(Extracted material begins)

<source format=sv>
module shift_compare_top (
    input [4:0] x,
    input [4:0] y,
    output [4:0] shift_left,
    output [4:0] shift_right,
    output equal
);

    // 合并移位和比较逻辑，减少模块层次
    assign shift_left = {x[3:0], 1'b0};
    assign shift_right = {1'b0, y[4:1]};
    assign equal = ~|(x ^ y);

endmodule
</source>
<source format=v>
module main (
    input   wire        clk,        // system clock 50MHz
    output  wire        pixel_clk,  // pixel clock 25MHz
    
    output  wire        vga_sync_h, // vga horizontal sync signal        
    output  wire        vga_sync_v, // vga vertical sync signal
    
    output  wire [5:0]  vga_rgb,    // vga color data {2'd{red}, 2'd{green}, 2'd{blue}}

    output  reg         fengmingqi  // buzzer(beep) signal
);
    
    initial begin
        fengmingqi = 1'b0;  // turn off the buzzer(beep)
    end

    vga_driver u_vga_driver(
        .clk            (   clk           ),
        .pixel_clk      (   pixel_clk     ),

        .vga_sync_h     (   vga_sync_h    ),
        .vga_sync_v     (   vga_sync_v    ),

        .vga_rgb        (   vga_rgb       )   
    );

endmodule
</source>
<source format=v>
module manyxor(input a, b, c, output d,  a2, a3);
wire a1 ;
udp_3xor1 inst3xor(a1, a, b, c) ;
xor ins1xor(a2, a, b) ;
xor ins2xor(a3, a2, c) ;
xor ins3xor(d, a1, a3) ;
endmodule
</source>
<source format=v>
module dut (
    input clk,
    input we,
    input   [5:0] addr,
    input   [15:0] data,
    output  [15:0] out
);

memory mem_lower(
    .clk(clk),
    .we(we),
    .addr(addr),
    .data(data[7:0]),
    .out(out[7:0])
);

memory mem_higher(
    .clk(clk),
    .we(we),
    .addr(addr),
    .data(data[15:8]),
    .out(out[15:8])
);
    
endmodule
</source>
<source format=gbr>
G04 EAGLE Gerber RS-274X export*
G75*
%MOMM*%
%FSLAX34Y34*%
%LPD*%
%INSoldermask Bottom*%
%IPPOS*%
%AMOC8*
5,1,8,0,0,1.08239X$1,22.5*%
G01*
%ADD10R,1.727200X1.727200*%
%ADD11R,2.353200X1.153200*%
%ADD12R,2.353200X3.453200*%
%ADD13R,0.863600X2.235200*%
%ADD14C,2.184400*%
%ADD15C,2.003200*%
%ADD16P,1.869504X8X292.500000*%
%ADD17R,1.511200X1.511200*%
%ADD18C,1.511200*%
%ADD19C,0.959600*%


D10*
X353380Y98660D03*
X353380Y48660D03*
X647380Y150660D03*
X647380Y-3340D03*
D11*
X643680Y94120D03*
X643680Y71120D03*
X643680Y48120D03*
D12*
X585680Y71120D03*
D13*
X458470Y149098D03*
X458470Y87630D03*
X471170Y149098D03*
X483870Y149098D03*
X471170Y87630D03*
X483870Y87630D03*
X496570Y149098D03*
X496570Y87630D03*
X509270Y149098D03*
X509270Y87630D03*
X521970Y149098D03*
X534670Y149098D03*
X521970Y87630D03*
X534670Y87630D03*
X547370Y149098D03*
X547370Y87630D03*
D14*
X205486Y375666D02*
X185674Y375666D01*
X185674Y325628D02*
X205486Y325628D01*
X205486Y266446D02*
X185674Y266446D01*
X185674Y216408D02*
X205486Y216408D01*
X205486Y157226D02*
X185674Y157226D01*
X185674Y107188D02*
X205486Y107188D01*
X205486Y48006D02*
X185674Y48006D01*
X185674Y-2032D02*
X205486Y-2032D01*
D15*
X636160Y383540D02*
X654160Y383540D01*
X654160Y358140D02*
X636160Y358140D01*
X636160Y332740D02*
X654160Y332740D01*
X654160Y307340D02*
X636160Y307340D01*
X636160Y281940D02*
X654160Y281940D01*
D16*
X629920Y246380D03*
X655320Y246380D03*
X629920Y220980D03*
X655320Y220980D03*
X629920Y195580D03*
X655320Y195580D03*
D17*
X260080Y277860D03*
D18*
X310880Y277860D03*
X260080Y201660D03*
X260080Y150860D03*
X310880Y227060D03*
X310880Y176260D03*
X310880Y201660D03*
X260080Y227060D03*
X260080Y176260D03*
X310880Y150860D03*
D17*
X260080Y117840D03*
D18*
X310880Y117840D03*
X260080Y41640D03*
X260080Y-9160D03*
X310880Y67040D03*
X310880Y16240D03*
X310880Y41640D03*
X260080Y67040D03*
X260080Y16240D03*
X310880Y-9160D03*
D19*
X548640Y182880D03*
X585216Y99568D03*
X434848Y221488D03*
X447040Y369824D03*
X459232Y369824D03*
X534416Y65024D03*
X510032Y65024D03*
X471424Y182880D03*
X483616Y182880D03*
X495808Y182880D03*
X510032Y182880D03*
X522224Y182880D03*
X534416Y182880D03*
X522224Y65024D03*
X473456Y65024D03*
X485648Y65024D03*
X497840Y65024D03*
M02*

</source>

(Extracted material ends)
(Extracted material begins)

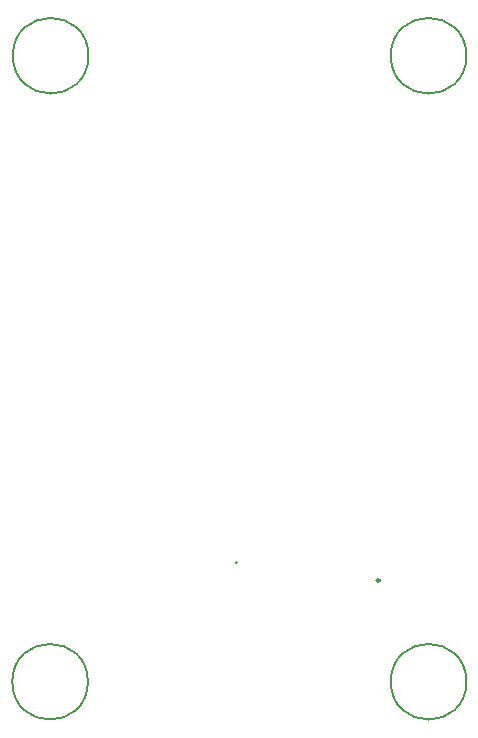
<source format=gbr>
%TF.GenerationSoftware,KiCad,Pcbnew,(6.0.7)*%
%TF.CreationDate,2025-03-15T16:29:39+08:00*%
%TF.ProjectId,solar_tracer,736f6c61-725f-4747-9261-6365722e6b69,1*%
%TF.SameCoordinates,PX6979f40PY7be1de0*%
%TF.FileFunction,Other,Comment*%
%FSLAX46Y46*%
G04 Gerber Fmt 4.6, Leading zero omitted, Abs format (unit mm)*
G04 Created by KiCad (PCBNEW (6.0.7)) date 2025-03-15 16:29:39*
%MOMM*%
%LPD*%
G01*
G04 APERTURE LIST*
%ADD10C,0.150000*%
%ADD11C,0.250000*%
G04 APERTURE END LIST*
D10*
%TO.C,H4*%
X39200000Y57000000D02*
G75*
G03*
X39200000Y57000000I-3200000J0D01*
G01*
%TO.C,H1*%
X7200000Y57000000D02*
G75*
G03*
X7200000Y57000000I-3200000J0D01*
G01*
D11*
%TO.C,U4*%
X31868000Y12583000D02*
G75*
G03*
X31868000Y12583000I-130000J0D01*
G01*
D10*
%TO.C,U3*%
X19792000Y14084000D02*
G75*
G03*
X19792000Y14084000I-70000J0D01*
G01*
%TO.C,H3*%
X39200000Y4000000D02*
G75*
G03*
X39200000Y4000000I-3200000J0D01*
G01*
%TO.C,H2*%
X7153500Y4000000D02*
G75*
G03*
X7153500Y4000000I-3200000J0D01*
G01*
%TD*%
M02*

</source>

(Extracted material ends)

(Task directions) Only the lines above starting with the one with "pixel clock 25MHz" and going through the one with "X496570Y87630D03*" are to be copied, word for word and with both ends kept.

(Written response)
    output  wire        pixel_clk,  // pixel clock 25MHz
    
    output  wire        vga_sync_h, // vga horizontal sync signal        
    output  wire        vga_sync_v, // vga vertical sync signal
    
    output  wire [5:0]  vga_rgb,    // vga color data {2'd{red}, 2'd{green}, 2'd{blue}}

    output  reg         fengmingqi  // buzzer(beep) signal
);
    
    initial begin
        fengmingqi = 1'b0;  // turn off the buzzer(beep)
    end

    vga_driver u_vga_driver(
        .clk            (   clk           ),
        .pixel_clk      (   pixel_clk     ),

        .vga_sync_h     (   vga_sync_h    ),
        .vga_sync_v     (   vga_sync_v    ),

        .vga_rgb        (   vga_rgb       )   
    );

endmodule
</source>
<source format=v>
module manyxor(input a, b, c, output d,  a2, a3);
wire a1 ;
udp_3xor1 inst3xor(a1, a, b, c) ;
xor ins1xor(a2, a, b) ;
xor ins2xor(a3, a2, c) ;
xor ins3xor(d, a1, a3) ;
endmodule
</source>
<source format=v>
module dut (
    input clk,
    input we,
    input   [5:0] addr,
    input   [15:0] data,
    output  [15:0] out
);

memory mem_lower(
    .clk(clk),
    .we(we),
    .addr(addr),
    .data(data[7:0]),
    .out(out[7:0])
);

memory mem_higher(
    .clk(clk),
    .we(we),
    .addr(addr),
    .data(data[15:8]),
    .out(out[15:8])
);
    
endmodule
</source>
<source format=gbr>
G04 EAGLE Gerber RS-274X export*
G75*
%MOMM*%
%FSLAX34Y34*%
%LPD*%
%INSoldermask Bottom*%
%IPPOS*%
%AMOC8*
5,1,8,0,0,1.08239X$1,22.5*%
G01*
%ADD10R,1.727200X1.727200*%
%ADD11R,2.353200X1.153200*%
%ADD12R,2.353200X3.453200*%
%ADD13R,0.863600X2.235200*%
%ADD14C,2.184400*%
%ADD15C,2.003200*%
%ADD16P,1.869504X8X292.500000*%
%ADD17R,1.511200X1.511200*%
%ADD18C,1.511200*%
%ADD19C,0.959600*%


D10*
X353380Y98660D03*
X353380Y48660D03*
X647380Y150660D03*
X647380Y-3340D03*
D11*
X643680Y94120D03*
X643680Y71120D03*
X643680Y48120D03*
D12*
X585680Y71120D03*
D13*
X458470Y149098D03*
X458470Y87630D03*
X471170Y149098D03*
X483870Y149098D03*
X471170Y87630D03*
X483870Y87630D03*
X496570Y149098D03*
X496570Y87630D03*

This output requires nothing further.